In another Long Island crime, also reported by News 12 Long Island, a man was arrested for trying to sell counterfeit AirPods to police.
It started when the 23-year-old was pulled over for a minor equipment violation when police noticed he had “several packaged Apple products” in his car. The driver claimed he sold the products as a side business and offered to sell the officers a set of AirPods for $50.
The officers were suspicious due to multiple “dead giveaways,” including that every package had the same serial number and that there were packaging errors. The man was arrested and charged with selling or attempting to sell counterfeit items.
These Long Island Apple crimes follow the high-profile hijacking of a truck carrying Apple products back in January near the Manhasset Apple Store, also on Long Island.
A New Jersey man ordered a new iPhone and had it delivered to a CVS store, described as a “safe pickup site.” But just because it wasn’t delivered to his porch doesn’t mean a porch pirate couldn’t get to it.
ABC 7 in New York explains a security camera recorded a thief arriving at the store, showing an ID, signing, and walking away with the iPhone that wasn’t his. The rightful purchaser of the iPhone received one message that the iPhone had been delivered and another that it had been picked up.
After 7 On Your Side looked into the matter, T-Mobile is working with the rightful owner to “resolve” the matter.
Police told the TV station they are “still looking for the suspect in the video and say he’s part of a crime ring.”
In June, a North Carolina man was arrested for entering a nursing home in Georgia, falsely claiming to work there, and stealing credit and debit cards from rooms there.
According to WSB-TV, the man later went to the Apple Store at Lenox Mall and attempted to buy an iPhone with one of the stolen credit cards, but one of the victims received an alert.
The man faces burglary charges, and also charges of exploiting the elderly, financial transaction card theft, and financial identity fraud.
A county deputy in Nebraska was fired in May, and a report in July revealed why: His iCloud account was linked to “images of potential child sexual abuse material, also referred to as CSAM.”
WOWT reports the National Center for Missing and Exploited Children had received a tip the previous December.

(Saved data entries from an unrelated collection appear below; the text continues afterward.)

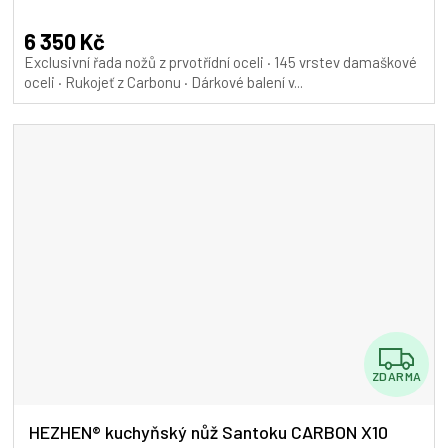
A
6 350 Kč
Exclusivní řada nožů z prvotřídní oceli · 145 vrstev damaškové
oceli · Rukojeť z Carbonu · Dárkové balení v...
Z
ZDARMA
D
A
HEZHEN® kuchyňský nůž Santoku CARBON X10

This triggered an internal investigation that resulted in his firing.
The investigation also uncovered other allegations, including that the deputy was “taking photographs of on-duty female DCSO deputies and manipulating the photos using AI to generate nude images,” as well as various allegations of intoxication and violent threats.
The deputy appealed the finding but had the appeal denied.
At Delhi’s Connaught Place, a video went viral in July of a shopkeeper accusing a foreign tourist of taking an iPhone case from his store.
This white tourist allegedly took an iPhone case without paying and ran away in CP .
When the shopkeeper tried to stop him , he reportedly started abusing and arguing with the shopkeeper.
If thier country’s per capita income is higher , why do they behave like a beggar ? pic.twitter.com/FUo66pXlP8
— Pankaj (@Ragepkj) June 28, 2026
According to NDTV, the shopkeeper claims “the tourist picked up an iPhone case and tried to leave the store without making a payment. When he attempted to stop him, the tourist allegedly denied stealing anything and refused to stop.”